> [BRIEF]: Read through the listing below, and copy every line where the string "cutter" appears.

# # # #

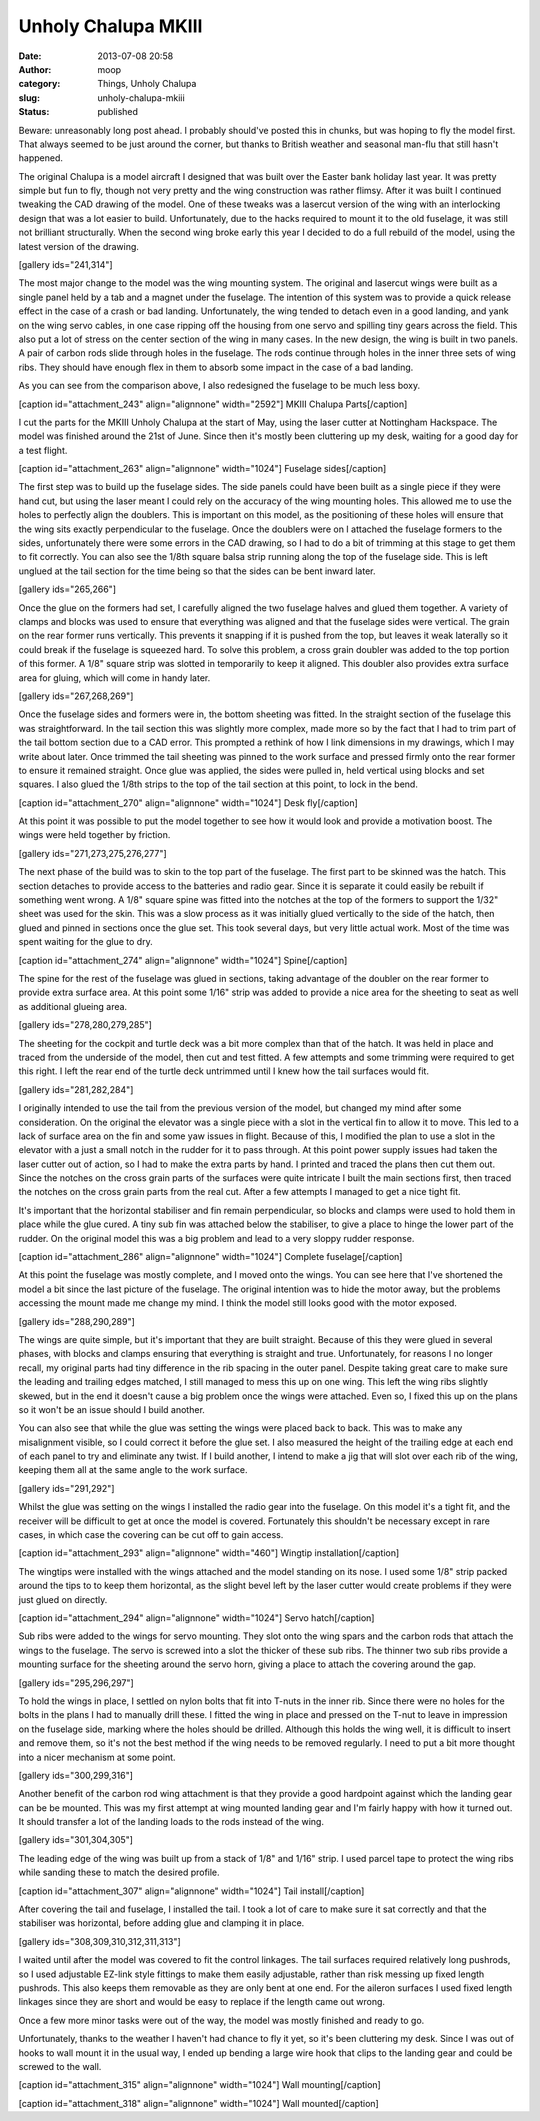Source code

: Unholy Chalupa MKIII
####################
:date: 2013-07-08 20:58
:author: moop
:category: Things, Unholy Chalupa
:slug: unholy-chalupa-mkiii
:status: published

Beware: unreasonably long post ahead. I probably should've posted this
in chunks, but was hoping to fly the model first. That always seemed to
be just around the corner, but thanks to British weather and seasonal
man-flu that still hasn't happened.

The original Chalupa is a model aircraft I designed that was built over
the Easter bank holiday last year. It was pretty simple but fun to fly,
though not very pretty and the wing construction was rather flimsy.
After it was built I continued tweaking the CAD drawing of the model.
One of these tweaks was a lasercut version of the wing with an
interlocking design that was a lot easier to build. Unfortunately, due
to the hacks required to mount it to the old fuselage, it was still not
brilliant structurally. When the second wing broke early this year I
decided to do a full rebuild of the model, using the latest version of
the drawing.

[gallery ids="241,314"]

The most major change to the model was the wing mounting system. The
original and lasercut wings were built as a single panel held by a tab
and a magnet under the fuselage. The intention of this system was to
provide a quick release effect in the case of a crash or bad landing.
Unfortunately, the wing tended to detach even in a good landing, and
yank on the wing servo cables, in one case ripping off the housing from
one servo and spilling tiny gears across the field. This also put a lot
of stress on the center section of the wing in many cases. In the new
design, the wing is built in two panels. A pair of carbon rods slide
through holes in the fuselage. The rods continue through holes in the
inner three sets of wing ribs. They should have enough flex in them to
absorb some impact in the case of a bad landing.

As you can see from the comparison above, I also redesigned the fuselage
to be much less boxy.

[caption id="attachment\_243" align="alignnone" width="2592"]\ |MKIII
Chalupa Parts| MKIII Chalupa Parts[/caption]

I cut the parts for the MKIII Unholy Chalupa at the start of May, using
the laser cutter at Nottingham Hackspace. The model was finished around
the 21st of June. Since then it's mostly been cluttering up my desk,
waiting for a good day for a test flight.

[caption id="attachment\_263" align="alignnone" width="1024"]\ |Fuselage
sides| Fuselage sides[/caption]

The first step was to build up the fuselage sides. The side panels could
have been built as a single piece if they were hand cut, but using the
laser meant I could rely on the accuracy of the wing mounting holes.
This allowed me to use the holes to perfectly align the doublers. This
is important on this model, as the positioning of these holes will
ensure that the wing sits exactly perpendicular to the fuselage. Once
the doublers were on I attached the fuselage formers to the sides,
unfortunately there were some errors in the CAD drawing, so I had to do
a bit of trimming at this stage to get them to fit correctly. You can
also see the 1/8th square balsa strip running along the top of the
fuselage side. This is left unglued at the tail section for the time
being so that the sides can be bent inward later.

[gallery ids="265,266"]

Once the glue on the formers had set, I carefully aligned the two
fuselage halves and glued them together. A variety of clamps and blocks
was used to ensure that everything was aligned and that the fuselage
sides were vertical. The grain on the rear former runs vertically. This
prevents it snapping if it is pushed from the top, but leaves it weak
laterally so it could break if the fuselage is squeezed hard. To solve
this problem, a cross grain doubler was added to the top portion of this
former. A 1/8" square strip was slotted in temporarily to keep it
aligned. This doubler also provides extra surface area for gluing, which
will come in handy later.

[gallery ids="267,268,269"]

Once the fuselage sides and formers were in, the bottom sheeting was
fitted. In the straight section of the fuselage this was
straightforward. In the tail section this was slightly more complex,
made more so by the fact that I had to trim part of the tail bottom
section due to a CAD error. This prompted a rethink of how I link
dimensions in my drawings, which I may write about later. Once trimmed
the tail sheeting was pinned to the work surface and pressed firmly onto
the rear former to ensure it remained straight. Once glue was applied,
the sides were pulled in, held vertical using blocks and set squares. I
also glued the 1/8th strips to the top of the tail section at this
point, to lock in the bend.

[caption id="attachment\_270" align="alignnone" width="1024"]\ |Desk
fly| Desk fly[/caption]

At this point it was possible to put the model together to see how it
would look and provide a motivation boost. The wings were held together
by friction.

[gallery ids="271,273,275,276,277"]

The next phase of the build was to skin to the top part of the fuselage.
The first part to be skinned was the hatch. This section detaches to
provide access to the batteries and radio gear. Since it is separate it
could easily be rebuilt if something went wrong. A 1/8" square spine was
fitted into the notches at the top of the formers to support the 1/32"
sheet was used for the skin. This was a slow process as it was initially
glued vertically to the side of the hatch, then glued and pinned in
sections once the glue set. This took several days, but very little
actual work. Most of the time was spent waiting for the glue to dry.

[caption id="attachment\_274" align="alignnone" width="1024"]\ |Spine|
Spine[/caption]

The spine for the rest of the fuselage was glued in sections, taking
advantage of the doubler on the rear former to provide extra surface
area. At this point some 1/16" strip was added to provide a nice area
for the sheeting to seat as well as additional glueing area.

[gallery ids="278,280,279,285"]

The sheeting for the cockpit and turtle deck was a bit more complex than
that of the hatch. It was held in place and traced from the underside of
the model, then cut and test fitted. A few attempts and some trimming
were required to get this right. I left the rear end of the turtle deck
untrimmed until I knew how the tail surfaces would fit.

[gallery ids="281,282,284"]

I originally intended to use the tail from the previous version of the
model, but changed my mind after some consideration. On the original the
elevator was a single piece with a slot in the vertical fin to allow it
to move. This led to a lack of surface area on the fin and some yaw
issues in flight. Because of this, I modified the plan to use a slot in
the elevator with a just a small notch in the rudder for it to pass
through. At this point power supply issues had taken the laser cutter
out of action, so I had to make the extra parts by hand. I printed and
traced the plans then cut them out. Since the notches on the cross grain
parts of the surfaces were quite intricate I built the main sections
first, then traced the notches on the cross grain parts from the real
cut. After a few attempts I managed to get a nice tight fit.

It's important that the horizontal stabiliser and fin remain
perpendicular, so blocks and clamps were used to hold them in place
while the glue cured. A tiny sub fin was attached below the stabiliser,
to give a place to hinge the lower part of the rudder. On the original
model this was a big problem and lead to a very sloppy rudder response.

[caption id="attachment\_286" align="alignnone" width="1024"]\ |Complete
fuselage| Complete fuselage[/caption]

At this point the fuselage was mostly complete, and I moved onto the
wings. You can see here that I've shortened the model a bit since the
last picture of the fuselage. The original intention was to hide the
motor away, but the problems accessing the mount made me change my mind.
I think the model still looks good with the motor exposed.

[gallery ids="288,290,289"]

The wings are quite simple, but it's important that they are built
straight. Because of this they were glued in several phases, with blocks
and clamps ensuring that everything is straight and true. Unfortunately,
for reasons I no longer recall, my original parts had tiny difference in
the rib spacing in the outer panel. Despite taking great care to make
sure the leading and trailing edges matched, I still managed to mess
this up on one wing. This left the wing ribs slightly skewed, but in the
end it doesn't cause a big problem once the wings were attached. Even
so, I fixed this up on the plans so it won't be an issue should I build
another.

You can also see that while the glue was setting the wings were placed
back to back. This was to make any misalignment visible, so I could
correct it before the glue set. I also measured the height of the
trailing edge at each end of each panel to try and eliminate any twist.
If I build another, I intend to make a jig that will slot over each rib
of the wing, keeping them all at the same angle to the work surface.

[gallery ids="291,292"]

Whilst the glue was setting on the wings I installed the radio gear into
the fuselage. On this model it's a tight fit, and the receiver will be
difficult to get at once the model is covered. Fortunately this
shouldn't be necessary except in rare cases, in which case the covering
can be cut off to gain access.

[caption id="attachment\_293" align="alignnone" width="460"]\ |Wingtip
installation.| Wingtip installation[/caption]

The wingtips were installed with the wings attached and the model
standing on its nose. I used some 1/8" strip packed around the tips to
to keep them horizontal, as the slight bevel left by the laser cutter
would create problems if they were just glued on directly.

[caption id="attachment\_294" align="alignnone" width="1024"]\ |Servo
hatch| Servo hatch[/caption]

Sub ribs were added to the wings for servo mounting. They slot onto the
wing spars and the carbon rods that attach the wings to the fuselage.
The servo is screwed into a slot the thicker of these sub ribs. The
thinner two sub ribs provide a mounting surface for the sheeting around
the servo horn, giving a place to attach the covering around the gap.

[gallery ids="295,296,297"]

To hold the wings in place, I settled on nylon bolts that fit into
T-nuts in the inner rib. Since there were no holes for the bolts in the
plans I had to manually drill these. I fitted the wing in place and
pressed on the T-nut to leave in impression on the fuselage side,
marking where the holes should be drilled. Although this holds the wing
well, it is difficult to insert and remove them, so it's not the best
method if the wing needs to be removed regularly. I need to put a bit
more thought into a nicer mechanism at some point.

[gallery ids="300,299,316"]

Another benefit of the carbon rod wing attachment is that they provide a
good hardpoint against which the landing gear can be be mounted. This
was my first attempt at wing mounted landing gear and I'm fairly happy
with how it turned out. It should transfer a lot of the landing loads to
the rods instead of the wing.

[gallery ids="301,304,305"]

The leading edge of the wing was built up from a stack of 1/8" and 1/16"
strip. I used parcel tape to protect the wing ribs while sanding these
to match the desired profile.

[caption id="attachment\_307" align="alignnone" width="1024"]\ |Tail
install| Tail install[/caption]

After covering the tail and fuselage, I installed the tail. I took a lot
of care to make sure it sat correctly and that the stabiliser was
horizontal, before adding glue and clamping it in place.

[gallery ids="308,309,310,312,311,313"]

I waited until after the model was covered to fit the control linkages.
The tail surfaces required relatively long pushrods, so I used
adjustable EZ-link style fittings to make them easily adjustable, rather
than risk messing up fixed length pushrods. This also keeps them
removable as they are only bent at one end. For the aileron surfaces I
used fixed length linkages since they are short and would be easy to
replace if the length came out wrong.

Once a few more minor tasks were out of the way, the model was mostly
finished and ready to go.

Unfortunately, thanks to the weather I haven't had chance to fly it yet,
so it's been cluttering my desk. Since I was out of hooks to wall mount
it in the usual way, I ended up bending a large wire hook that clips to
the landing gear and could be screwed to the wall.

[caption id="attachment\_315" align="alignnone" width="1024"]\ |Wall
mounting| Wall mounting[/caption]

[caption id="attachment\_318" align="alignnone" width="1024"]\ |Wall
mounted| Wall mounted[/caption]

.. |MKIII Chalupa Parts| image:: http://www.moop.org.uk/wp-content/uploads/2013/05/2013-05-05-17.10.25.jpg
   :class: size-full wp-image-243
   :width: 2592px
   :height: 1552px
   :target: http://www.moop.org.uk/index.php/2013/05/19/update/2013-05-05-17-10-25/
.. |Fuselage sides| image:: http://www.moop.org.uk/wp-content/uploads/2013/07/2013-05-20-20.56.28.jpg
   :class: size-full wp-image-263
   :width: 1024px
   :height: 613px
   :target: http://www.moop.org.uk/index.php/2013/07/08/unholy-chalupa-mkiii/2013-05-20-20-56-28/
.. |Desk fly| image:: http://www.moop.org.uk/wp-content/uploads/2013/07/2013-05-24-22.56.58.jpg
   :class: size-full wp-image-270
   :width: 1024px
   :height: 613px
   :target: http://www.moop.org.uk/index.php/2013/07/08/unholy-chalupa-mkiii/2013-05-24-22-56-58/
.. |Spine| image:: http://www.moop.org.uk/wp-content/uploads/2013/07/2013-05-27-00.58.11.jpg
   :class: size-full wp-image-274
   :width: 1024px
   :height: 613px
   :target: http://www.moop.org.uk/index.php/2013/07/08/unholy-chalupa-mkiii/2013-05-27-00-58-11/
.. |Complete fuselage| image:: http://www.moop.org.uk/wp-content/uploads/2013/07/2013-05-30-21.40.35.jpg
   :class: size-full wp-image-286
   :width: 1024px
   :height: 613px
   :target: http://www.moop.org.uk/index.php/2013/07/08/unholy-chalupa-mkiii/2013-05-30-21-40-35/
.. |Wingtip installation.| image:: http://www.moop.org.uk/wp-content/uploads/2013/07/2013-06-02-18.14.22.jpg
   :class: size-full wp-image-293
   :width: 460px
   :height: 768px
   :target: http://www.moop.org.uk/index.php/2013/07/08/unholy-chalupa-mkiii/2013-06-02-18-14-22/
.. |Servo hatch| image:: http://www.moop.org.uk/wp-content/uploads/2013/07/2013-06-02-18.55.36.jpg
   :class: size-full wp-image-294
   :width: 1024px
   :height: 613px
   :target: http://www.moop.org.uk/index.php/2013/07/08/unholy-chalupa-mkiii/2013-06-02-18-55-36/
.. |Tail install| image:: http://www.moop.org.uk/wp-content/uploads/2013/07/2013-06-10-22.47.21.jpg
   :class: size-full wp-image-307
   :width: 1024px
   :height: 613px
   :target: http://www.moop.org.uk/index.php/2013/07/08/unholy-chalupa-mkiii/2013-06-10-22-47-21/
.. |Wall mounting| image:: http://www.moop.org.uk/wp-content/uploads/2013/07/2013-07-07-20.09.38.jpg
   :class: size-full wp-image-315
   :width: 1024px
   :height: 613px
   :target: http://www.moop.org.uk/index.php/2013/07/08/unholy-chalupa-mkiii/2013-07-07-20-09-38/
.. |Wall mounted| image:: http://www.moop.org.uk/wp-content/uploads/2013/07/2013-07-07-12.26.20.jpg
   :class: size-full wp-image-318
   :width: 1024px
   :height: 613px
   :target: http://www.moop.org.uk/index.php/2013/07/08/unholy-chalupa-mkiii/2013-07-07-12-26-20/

# # # #

> [ANSWER TO THIS EXERCISE]:
the laser cutter at Nottingham Hackspace. The model was finished around
through. At this point power supply issues had taken the laser cutter
to keep them horizontal, as the slight bevel left by the laser cutter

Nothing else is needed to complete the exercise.